Is it possible that every three dimensional convex polytope can be unfolded? If "cut" along its edges, would all faces lie flat on a plane without overlap?

While this question remains unsolved, here at Smith College under the leadership of Professor Joseph O'Rourke, a Computer Science research group has been working on the implementation of a new unfolding algorithm. The traditional interpretation of unfolding is that when the polytope is unfolded, it will be unwound to a single continuous chain of polygons connected by their edges--an edge unfolding. The algorithm we developed this summer is a new interpretation of unfolding called vertex-unfolding because the faces of the polyhedron are joined at vertices. The result of this new approach is that the surface of every simplicial (all faces are triangles) polyhedron may be cut along edges and unfolded to a planar, nonoverlapping, connected layout.

The goal of the first implementation of the algorithm was to assemble a program that would simulate the vertex-unfolding process. Using a computer to implement an algorithm is advantageous in that one can see exactly how an algorithm works--quickly and accurately, allowing one to note any errors in the process. A computer program generates the mathematical data, such as the location of vertices; the program then manipulates the data according to the rules of the algorithm.
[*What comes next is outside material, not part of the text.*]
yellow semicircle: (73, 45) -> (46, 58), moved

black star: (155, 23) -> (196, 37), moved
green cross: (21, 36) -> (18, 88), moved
While the mathematical output generated by such a program is sufficient to verify the accuracy of an algorithm, it is laborious data to read. In order to make this process easier one must visually render the data.

Our group used a scripting language called PostScript to interpret the output. PostScript is a "page description" programming language, meaning it specifies exactly how a page should be printed. The real advantage of PostScript is that the language is device independent and always prints at a printer's highest resolution. A PostScript script is usually written on a word processing program and then submitted to a printer. In this case, I modified the unfolding program to create a file and automatically output PostScript commands to the file. Then, instead of printing the file, we used a program called Ghostscript to open the file. Ghostscript is a program that interprets PostScript and displays the picture on a computer monitor. Ghostscript was a superior alternative to printing because we could see the results immediately and did not have to waste paper on hundreds of printings.

Over the course of the program, the data was drawn twice, once displaying the polytope, as each face is removed and again as the final product of the algorithm--the chain of triangles. My work focused on rendering the removal process. As each face is "unfolded", the face is removed from the polytope leaving empty space behind. This output is essentially for error checking, allowing us to see any faces that somehow might be missed or incorrectly removed. In order to make the data easiest to interpret I wanted to show each step of the unfolding algorithm. A "step" consists of one unfolding for each face of the polytope. Since our program allows the unfolding of polytopes with any number of faces, I wanted to be able to scale and position an arbitrary number of polytopes to fit an 8 1/2in x 11in screen. I used different colors to shade the faces on the front and back of the polytope so that as each face is "peeled" away, the back is differentiated from the front (See Fig. 1). (Research supported by the NSF.)